The top U.S. Marine commander in southern Afghanistan said Monday that an influential Afghan tribe had agreed to put a stop to Taliban attacks in a highly contested part of Helmand province sometimes called "Afghanistan's Fallujah."

The agreement, if it holds, could provide a much-needed respite for American Marines, who have faced surprisingly effective resistance since they took control of Helmand's Sangin district from British forces in September.

U.S. military officials said they were cautiously optimistic about the deal, which a Taliban spokesman derided as American propaganda intended to demoralize insurgent fighters.

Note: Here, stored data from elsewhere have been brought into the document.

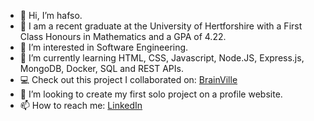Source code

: - 👋 Hi, I’m hafso.
- :scroll: I am a recent graduate at the University of Hertforshire with a First Class Honours in Mathematics and a GPA of 4.22.
- 👀 I’m interested in Software Engineering.
- 🌱 I’m currently learning HTML, CSS, Javascript, Node.JS, Express.js, MongoDB, Docker, SQL and REST APIs.
- :computer: Check out this project I collaborated on: [BrainVille](https://github.com/HarryTB2112/syntax-squad)
- 💞️ I’m looking to create my first solo project on a profile website.
- 📫 How to reach me: [LinkedIn](http://linkedin.com/in/hafso-salad-11b50613b)

<!---
hafso20/hafso20 is a ✨ special ✨ repository because its `README.md` (this file) appears on your GitHub profile.
You can click the Preview link to take a look at your changes.
--->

In the past, such accords have proved to be fleeting. In late 2006, British forces agreed to a Taliban cease-fire in another volatile part of Helmand province; the Taliban retook it four months later.

U.S. military officials said they were taking a "wait-and-see" approach to the agreement. Sangin recently has been the scene of some of the most deadly fighting in Afghanistan.

Some military analysts have compared Sangin to Fallujah, the Iraqi city that was the scene of two grueling U.S. military offensives in 2004 that eventually wrested the pivotal area from insurgent control.

More than 100 British soldiers -- a third of all British casualties in Afghanistan -- were killed during the four years they battled insurgents in Sangin. The U.S. Marines have lost 23 men since they took over the area in the fall.

Under the agreement, the tribal leaders vowed to expel foreign fighters, allow Afghan and U.S. forces to patrol the area, contain Taliban attacks and help identify deadly roadside bombs, which have taken a heavy toll on U.S. forces in Afghanistan.

In exchange, American and Afghan leaders are to pump more money into the area.

"We are cautiously optimistic of this agreement and will monitor whether it leads to reduced insurgent influence," said U.S. Marine Maj. Gen. Richard Mills, the commander of coalition forces in southwestern Afghanistan.

The deal applies only to Sarwan Qala, a troublesome Taliban haven with about 30 villages in Sangin district that's dominated by members of the Alokozai tribe.

The British forces once in charge of Helmand drew criticism in 2006 for agreeing to a cease-fire in Musa Qala, one of the Taliban's strongest sanctuaries in the province. Four months later, Taliban forces retook Musa Qala.

After the deal, the U.S. general in charge of coalition forces in Afghanistan privately grumbled that the British forces had "made a mess of things" in Helmand, according to a diplomatic cable that WikiLeaks recently released.

Afghan and coalition forces regained control of Musa Qala in late 2007.